Das Auge nimmt Formen, Farben, Dynamik wahr und folgt dabei allgemeinen  Gesetzen. Beispiele sind Kreis, Magenta, Bewegung, Gesetz der Nähe.

  • Auditiv:

Die Ohren nehmen Klang, Harmonie, Rhythmus, Lautstärke wahr und folgen währenddessen allgemeinen Gesetzen - beispielsweise Tonhöhe, Dur, langsam, Richtung,  Gesetz der Geschlossenheit.

  • Kinästhetisch:

Die Kinästhetik besteht aus bestimmten Gefühlen (z.B. Tast- und Gleichgewichtssinn, Körperhaltung), die Gewicht, Temperatur, Pose, Struktur, Beschaffenheit  wahrnehmen und gleichzeitig allgemeinen Gesetzen  folgen: schwer, lauwarm, gebeugt, rau, weich, Gesetz der Ähnlichkeit.

  • Olfaktorisch:

Die Nase nimmt Aromen, Duftklassen, Mixturen wahr und folgt hierbei allgemeinen Gesetzen, wie z.B. Körpergerüche, fruchtig, würzig, Gesetz der Kontinuität.

  • Gustatorisch:

Die Zunge nimmt unter Zuhilfenahme der Nase Geschmack, Geschmacksqualitäten, Zusammenstellungen wahr und folgt dabei allgemeinen Gesetzen, z.B. Schärfe,  umami, indisch, Gesetz der Prägnanz.

Alle diese Submodalitäten transportieren Bedeutung. So suggeriert beispielsweise das Gesetz der Nähe unter anderem  Zugehörigkeit, Abrundung, Natürlichkeit. Zitronenduft vermittelt Frische. In Anlehnung an Watzlawick lässt sich folgender  Ausdruck ableiten „Man kann nicht nicht ausdrücken". Eine Aussage ist immer verbunden mit einem wahrnehmbaren  Objekt. Dadurch nimmt die Zielgruppe die Aussage teils bewusst und teils unbewusst wahr.

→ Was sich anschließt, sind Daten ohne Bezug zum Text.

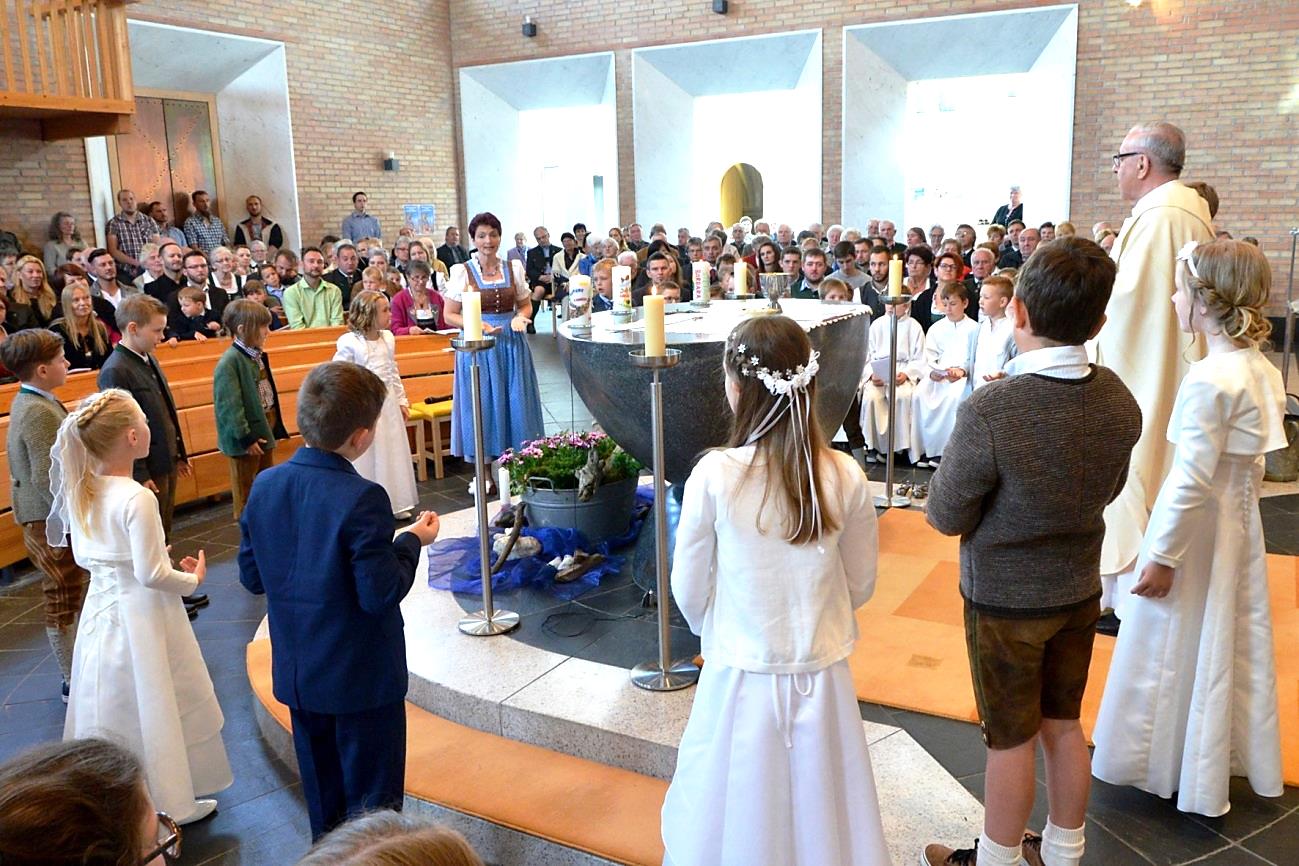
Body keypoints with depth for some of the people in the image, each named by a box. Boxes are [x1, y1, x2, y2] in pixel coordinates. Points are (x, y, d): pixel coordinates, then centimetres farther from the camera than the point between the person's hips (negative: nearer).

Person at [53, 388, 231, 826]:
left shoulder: (78, 490, -2)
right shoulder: (137, 498, -25)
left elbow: (83, 557, 9)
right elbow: (152, 575, -22)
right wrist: (193, 579, -6)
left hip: (100, 607, 7)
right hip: (140, 615, -7)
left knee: (112, 706, 20)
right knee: (153, 705, 10)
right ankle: (171, 802, 27)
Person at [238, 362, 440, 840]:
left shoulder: (265, 486, -5)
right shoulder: (361, 499, -25)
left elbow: (251, 577, 3)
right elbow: (380, 594, -23)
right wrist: (411, 543, -9)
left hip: (297, 675, 7)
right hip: (361, 677, -6)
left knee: (323, 798, 23)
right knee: (371, 801, 11)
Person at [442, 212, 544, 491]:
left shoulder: (514, 268, 6)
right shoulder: (462, 272, -2)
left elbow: (526, 305, 14)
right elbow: (449, 315, -1)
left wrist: (520, 318, -8)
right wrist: (478, 326, -17)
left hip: (512, 344, 3)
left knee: (514, 402, 6)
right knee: (482, 404, 3)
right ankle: (484, 473, 14)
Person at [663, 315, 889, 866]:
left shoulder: (714, 475, -19)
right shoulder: (846, 477, -12)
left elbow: (689, 590, -7)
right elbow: (860, 584, 1)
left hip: (740, 677, -2)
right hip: (822, 676, 2)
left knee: (738, 819, 19)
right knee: (818, 816, 21)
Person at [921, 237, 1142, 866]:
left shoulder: (989, 412, -31)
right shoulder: (1120, 402, -11)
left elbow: (946, 518, -18)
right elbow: (1107, 491, 5)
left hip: (1005, 599, -5)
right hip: (1080, 588, 6)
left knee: (1011, 741, 11)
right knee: (1064, 726, 22)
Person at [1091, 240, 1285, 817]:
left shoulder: (1210, 378, -24)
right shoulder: (1262, 369, 2)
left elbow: (1193, 478, -24)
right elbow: (1250, 463, 10)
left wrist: (1164, 555, -18)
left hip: (1198, 526, -8)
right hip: (1241, 519, 8)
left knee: (1177, 649, 8)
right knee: (1231, 643, 20)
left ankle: (1194, 784, 24)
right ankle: (1234, 760, 37)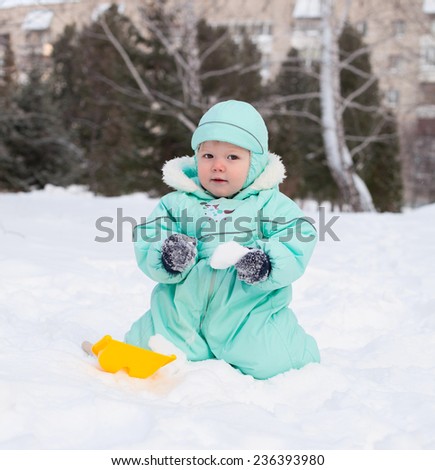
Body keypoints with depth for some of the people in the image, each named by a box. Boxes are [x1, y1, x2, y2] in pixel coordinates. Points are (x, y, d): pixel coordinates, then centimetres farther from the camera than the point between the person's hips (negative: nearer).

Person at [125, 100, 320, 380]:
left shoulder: (271, 204, 2)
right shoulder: (176, 203, 7)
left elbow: (296, 249, -8)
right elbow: (146, 248, 1)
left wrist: (263, 264, -26)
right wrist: (167, 258, -21)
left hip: (249, 313, -2)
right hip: (184, 313, 3)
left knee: (270, 364, -20)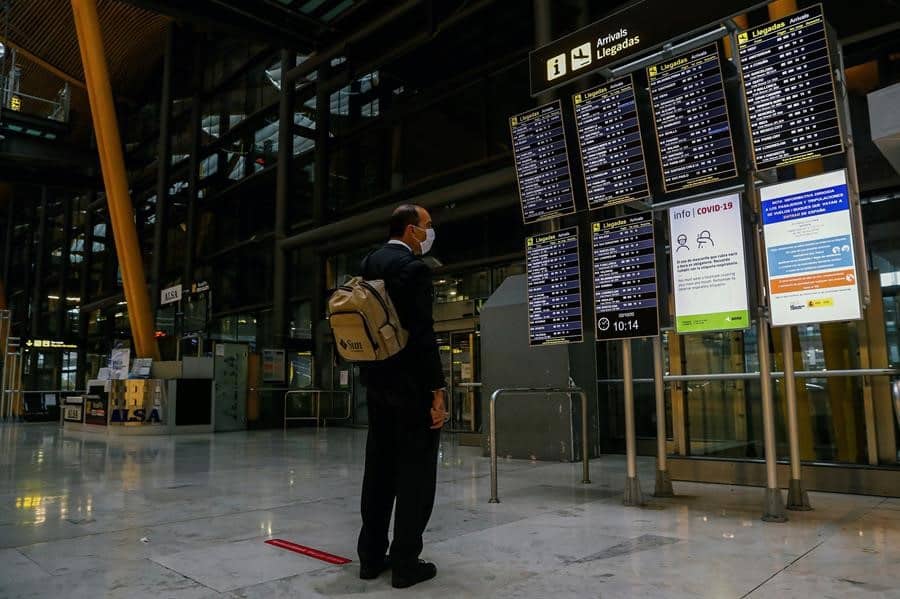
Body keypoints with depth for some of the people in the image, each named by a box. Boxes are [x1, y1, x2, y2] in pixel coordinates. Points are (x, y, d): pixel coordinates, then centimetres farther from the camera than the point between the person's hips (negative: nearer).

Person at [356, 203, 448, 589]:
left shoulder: (369, 263, 11)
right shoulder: (414, 268, -15)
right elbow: (423, 335, -19)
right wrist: (437, 391, -17)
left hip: (377, 381, 8)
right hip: (411, 383, -8)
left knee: (379, 469, 14)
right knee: (415, 473, 1)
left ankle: (371, 557, 21)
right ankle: (405, 563, 7)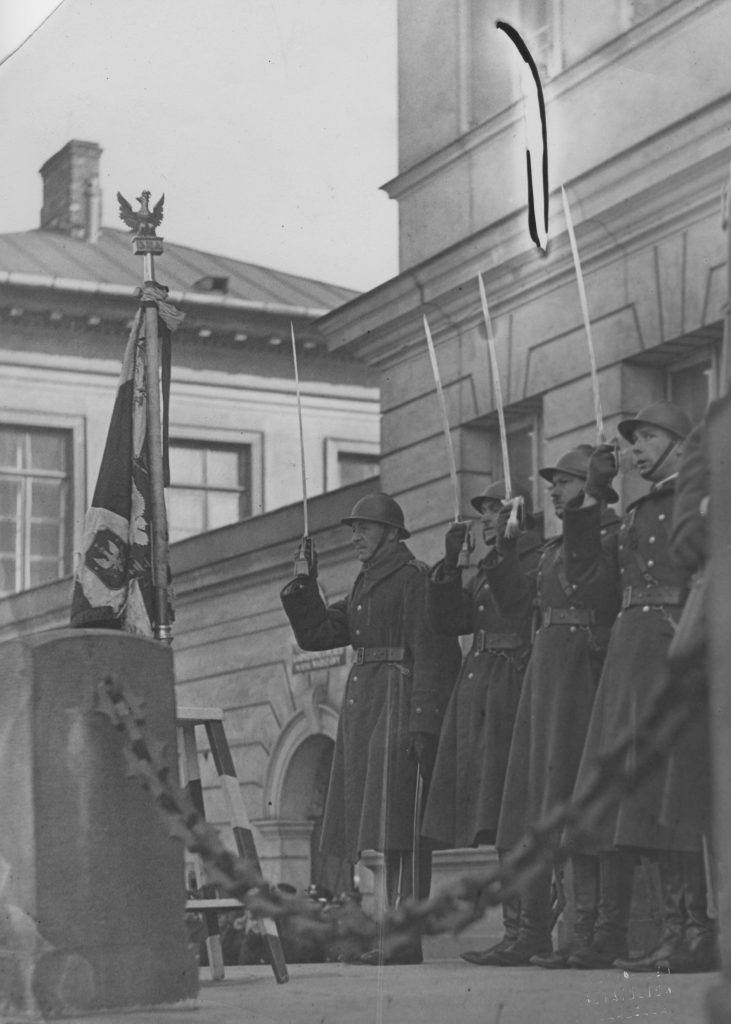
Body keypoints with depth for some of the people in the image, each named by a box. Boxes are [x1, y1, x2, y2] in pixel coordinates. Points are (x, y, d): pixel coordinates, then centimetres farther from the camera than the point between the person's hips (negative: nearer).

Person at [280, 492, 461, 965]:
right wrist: (305, 582, 6)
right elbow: (316, 633, 18)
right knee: (385, 825, 9)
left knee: (401, 821, -12)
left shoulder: (415, 577, -7)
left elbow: (432, 655, -14)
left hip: (400, 702, -9)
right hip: (364, 706, 9)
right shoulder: (365, 585, 21)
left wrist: (422, 724, -21)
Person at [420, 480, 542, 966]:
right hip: (476, 691, 9)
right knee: (494, 820, 7)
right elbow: (449, 621, 15)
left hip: (512, 687, -9)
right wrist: (451, 563, 6)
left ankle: (523, 930, -12)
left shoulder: (539, 559, -4)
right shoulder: (486, 569, 21)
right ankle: (516, 926, 10)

In der Bedeutungsgestaltung hat der Ausdruck eine unterstützende Funktion. Damit lässt sich Bedeutung  verstärken, d.h. unterstreichen und fokussieren. Die unbewusste oder ungeschickte Anwendung kann leicht zu einem kontraproduktiven Effekt führen, der den Bedeutungsgehalt stört. Die Kernfrage ist: Welche Ausdrucksmittel fördern, oder behindern  die Aussage?